Il semble que ceci appartienne à la suite du propos d’at-Targhīb, et c’est en réalité la position correcte, car le compilateur ajoute quelques lignes plus loin : « On conclut un amān pour le messager et le musta’min (le protégé) sans versement de la jizya pendant la durée de l’amān, ce qui est confirmé par un texte ; et certains affirment qu’il y a jizya si le séjour atteint un an, position choisie par notre cheikh. »

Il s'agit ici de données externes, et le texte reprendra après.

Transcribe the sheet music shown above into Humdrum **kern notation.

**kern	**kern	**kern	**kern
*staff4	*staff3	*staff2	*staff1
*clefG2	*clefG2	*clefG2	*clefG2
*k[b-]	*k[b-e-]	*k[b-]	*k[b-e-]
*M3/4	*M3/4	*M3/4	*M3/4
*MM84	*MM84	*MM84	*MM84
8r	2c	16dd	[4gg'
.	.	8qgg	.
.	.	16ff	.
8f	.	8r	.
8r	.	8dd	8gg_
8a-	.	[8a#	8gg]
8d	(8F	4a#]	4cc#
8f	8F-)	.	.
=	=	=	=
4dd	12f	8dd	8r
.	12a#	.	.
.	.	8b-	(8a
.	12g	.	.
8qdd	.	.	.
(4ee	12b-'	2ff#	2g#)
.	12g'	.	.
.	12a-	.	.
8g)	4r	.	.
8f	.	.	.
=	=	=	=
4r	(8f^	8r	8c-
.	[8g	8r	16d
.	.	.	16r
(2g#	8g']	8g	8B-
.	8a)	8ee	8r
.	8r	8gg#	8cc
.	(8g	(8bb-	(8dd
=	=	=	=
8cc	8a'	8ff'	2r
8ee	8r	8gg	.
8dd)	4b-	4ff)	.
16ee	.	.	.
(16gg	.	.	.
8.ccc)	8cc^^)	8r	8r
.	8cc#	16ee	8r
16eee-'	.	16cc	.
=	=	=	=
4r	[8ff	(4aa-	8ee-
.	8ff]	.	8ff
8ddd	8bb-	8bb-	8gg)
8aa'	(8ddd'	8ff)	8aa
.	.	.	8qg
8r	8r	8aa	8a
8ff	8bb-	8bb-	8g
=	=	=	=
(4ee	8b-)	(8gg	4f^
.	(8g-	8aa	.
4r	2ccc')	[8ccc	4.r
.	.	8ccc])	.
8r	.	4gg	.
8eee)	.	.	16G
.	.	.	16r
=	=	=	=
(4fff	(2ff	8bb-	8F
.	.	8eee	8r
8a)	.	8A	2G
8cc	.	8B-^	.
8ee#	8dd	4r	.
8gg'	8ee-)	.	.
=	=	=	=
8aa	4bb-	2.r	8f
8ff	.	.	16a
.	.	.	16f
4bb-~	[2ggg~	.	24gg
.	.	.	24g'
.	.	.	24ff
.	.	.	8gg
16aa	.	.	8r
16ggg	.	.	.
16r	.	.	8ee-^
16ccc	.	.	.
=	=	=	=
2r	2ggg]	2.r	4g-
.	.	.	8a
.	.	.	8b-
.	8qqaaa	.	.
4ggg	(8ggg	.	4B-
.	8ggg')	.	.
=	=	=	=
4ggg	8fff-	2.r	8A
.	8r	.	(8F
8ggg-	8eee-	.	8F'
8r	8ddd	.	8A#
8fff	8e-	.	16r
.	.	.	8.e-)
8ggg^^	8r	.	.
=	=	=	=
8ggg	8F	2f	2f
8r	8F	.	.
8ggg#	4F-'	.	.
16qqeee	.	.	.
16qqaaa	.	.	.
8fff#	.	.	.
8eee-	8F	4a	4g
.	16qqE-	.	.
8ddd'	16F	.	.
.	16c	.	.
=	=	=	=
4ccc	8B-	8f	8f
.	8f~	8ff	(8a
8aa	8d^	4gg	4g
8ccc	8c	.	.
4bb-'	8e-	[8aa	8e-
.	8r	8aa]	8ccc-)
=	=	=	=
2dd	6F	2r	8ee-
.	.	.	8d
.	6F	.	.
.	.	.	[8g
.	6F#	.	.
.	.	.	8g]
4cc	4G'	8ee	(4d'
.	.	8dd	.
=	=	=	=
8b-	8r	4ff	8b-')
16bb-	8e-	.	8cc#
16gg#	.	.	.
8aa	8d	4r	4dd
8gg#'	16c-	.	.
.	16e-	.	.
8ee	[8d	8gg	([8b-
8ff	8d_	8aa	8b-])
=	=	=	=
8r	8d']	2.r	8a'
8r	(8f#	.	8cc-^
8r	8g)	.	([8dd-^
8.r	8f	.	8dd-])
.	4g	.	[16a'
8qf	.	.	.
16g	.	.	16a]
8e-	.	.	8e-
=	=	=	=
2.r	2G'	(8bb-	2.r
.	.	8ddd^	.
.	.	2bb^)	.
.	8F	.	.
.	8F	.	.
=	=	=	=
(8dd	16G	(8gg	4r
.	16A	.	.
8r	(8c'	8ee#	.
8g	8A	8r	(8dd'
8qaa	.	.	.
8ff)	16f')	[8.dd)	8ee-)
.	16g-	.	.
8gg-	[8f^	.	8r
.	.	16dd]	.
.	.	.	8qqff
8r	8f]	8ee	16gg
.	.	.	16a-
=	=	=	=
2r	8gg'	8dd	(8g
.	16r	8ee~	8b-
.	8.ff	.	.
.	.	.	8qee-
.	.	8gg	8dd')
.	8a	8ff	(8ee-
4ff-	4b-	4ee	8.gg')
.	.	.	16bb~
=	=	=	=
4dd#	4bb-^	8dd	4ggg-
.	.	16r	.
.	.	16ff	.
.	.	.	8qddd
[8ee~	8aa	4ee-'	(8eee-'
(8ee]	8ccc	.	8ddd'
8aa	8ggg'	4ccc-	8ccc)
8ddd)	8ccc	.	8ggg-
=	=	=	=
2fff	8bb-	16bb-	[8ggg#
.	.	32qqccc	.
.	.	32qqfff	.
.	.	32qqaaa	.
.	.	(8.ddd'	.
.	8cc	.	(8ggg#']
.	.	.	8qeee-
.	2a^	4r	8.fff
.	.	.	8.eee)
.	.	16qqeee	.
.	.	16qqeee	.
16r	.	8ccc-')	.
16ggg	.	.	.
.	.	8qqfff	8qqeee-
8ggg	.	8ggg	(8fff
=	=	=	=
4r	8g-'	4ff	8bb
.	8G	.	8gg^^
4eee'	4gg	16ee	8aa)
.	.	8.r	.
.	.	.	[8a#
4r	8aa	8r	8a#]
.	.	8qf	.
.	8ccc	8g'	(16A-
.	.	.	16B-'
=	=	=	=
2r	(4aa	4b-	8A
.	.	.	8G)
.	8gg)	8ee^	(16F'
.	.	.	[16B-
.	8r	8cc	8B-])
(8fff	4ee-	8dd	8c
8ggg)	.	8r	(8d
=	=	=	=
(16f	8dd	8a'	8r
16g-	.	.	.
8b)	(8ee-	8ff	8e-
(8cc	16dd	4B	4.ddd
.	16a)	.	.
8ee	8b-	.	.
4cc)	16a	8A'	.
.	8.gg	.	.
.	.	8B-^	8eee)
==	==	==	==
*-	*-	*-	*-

Peut-être l’auteur d’at-Targhīb a-t-il limité la durée à dix ans. Quoi qu’il en soit, la vue juste dans la madhhab est celle de la permission (al-ijâz), adoptée par le Qādī et d’autres, et présentée dans al-Muqnī‘ et ailleurs. L’opinion de l’interdiction a été retenue par Abū al-Khattāb, l’imam al-Taqī al-Dīn et d’autres.
باب الأمان
١٢٧١ - إذا كان عقد الأمان لأكثر من سنة:
- قال ابن مفلح: (ويحرم الأمان للقتل والرق, قاله الأصحاب, وفي «الترغيب»: ويحتمل أن لا يصح أمان امرأة عن الرق, قال: ويشترط للأمان عدم الضرر علينا, وأن لا تزيد مدته على عشر سنين ... ويعقد لرسول (١) ومستأمن، ولا جزية مدة الأمان، نص عليه، وقال أيضا: وذلك إذا أمنه الإمام، وقيل: بلى إن أقام سنة، واختاره شيخنا (٢)) [الفروع ٦/ ٢٥٠ (١٠/ ٣٠٩)].
(١) قال ابن قندس في «حاشيته على الفروع»: (أي: الأمان).
(٢) قال المرداوي في «تصحيح الفروع»: (تنبيه: قوله: «قال في «الترغيب»: يشترط للأمان عدم الضرر علينا, وأن لا تزيد مدته على عشر سنين, وفي جواز إقامتهم بدارنا هذه المدة بلا جزية وجهان» انتهى.
الظاهر أن هذا من تتمة كلام صاحب «الترغيب» , بل هو الصواب, لأن المصنف قال بعد ذلك بأسطر: «ويعقد لرسول ومستأمن ولا جزية مدة الأمان, نص عليه, وقيل: بلى إن أقام سنة, واختاره شيخنا. انتهى.
ولعل صاحب «الترغيب» خص ذلك بعشر سنين, وعلى كل حال الصحيح من المذهب الجواز, اختاره القاضي وغيره, وقدمه في «المقنع» وغيره, والقول بعدم الجواز اختاره أبو الخطاب والشيخ تقي الدين وغيرهما) ا. هـ.